Jerry Lee Lewis: His Own Story(102)



“I love Jerry. Jerry loves me. That’s the real story of my life.”

There was still snobbery, still outrage that the man had been permitted to bring his smut back into their grand old England, and there was criticism of his decision to come and play music like his just a week or so after his son was buried. But mostly, he was spared. The reporters had already gone at him once, and gleefully, and nothing bores a newspaperman more than old news. A cat will stalk a live mouse for a very long time, but will play with a dead one for only a little while before losing interest. The only real news in Jerry Lee’s life was the tragedy of his son, which was the opposite of scandal; the press couldn’t worry it for long without appearing tacky and callous itself. And this time Jud Phillips, who was nobody’s idiot, made the trip as publicist, plying the press with good whiskey, with such copious amounts of free liquor that some of the reporters assigned to the Jerry Lee Lewis story didn’t write anything at all.

That left Jerry Lee free to sing and play, and he did it with that still-young man’s fury and vengeance and with an older man’s broken heart, and they were still screaming as he left; he could hear it even through the walls of his dressing room, and he felt young again, and thought of the first time, the first time he ever approached a man about singing a song for folding money in a club, and how simple it had all been. “Julio May, owned the Hilltop in Natchez,” he recalls. “‘What you doin’ in here, boy?’ he asked me, and I told him, ‘Sir, I play the piano and I sing,’ and he looked at me for a minute, and then he said, ‘Well, get up there and do it, then.’” The drumming on his door—the fans had fought past the security and found him—brought him back. The security guards said they couldn’t guarantee his safety if he lingered, and again he was forced to flee a crowd that climbed all over his car and pressed their faces and lips to the window, only this time there was no doubt: “They loved me in England.”

The tour continued to go well. Some writers would say that not every theater was full, but Jerry Lee remembers it as a triumph, night after night, an unending standing ovation. In Glasgow, the crowd rushed the stage, Jerry Lee climbed atop the piano, and a few fans followed him there, too, breaking the lid.
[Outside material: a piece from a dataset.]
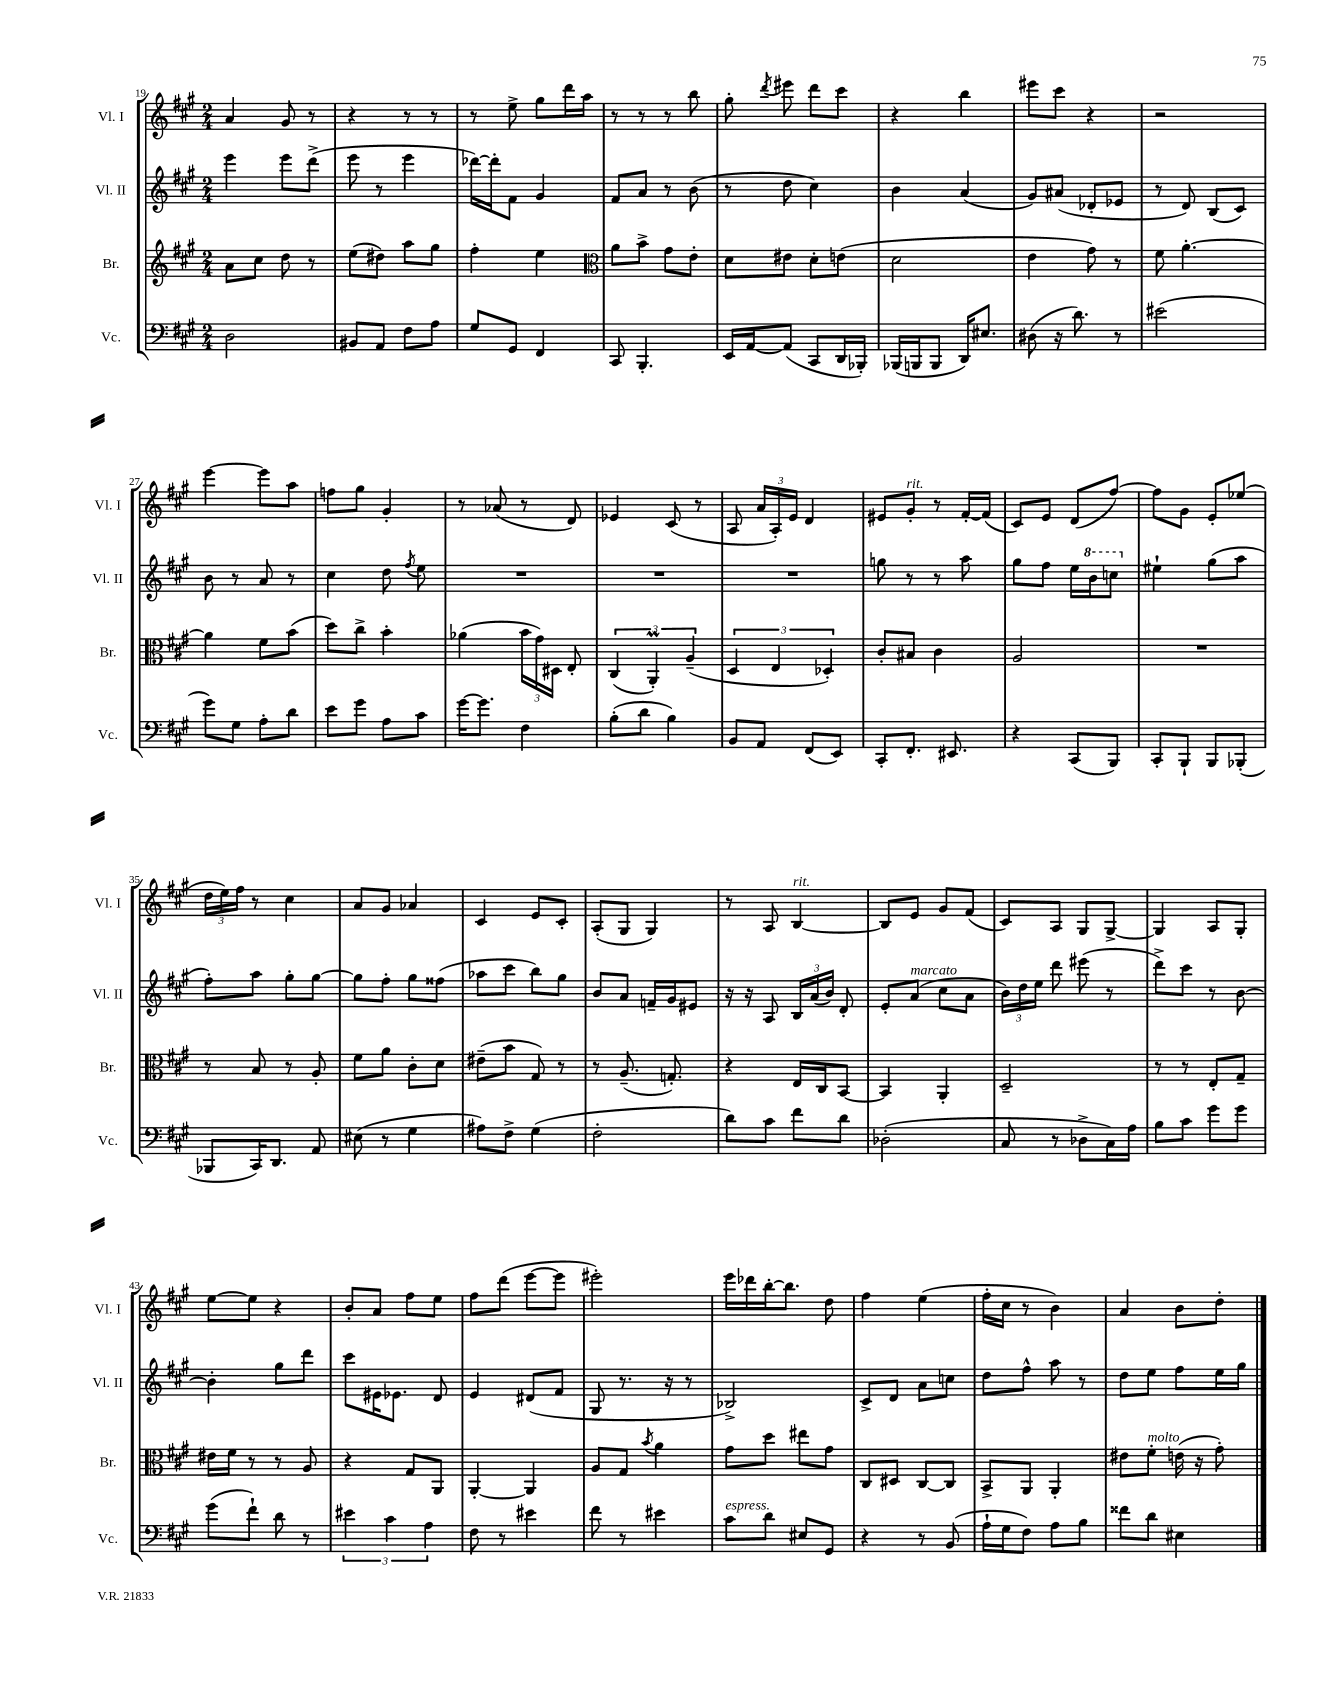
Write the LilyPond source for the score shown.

The instrument was left in such a pitiful condition that promoters were forced to cancel an upcoming classical concert.

He was invited back for another tour the following year, and the one after that.

On the opening night of his May 1963 tour, he walked onto the stage in Birmingham to a standing ovation and left it running, chased by fans who had ripped away his jacket, tie, and half his shirt. “No matter what you have read, no matter what you have heard, watching Jerry Lee Lewis on stage always produces a profound shock for the ears, the eyes, and for the very soul,” wrote Alan Stinton in the Record Mirror. “What Jerry does on stage is so beyond the realms of human imagination that no one can fully anticipate the aura of sheer magical excitement which he creates.” And the crowd chanted:

We want Jerry!

We want Jerry!

We want Jerry!


At home in Ferriday, planting season had come and gone for the spring crops, the bounty of the Southern table. Old men walked through fields of tomatoes and okra and squash, searching for blight, hoping for rain but not too much, thumping off the stinging, leaf-eating caterpillars and stomping them underfoot. In the rows of yellow squash, the old men took the first blooms and pinched them off the way their fathers had taught them to do. They were wise old men and knew that sometimes a bloom is not a bloom at all, just a flower, just something pretty to look at, and nothing would grow from it. They call them false blooms.





10


AMERICAN WILDERNESS




The Road

1963

He was supposed to be done again, finished again, but he was too hard-headed to lie flat. He had merely risen again, this time in neon almost two stories tall, glowing over the Memphis streets. He had a regular gig playing the Oriental, a nightclub owned by his latest manager, Vegas-hard-and-slick Frank Casone, who hung the giant electric Jerry Lee over the club to usher in the tourists. It had blazing yellow hair and blinking neon fingers and looked just like him, people said, a Jerry Lee you could see from space. He swaggered out onstage as if against a crosswind, listing a little, and as he approached the piano, he located a petite blonde beauty standing with her girlfriends near the stage.

“He just picked me up—I didn’t weigh but ninety-eight pounds, soaking wet—and sat me down on the piano,” said Gail Francis, who had ventured bravely into downtown Memphis after dark to see the infamous Jerry Lee Lewis play real rock and roll. Her girlfriends were jealous.

“I was a looker then,” she said.

She remembers that he seemed very drunk or a little bit high or maybe both, but the moment he reached the piano stool and stretched his fingers out to rest them on the keys, well, there was just something about it, something hard to explain after all this time, something sweet and sad but magic just the same.

“He was mostly there in spirit,” she said.

The place was jammed, she remembers, “mostly girls, and he sure had some admirers there,” she said. She cannot remember everything he played and sang, but remembers singing along to “Great Balls of Fire.”

“It was exciting. It was fun, sitting on that piano. I know I’ll never forget that.”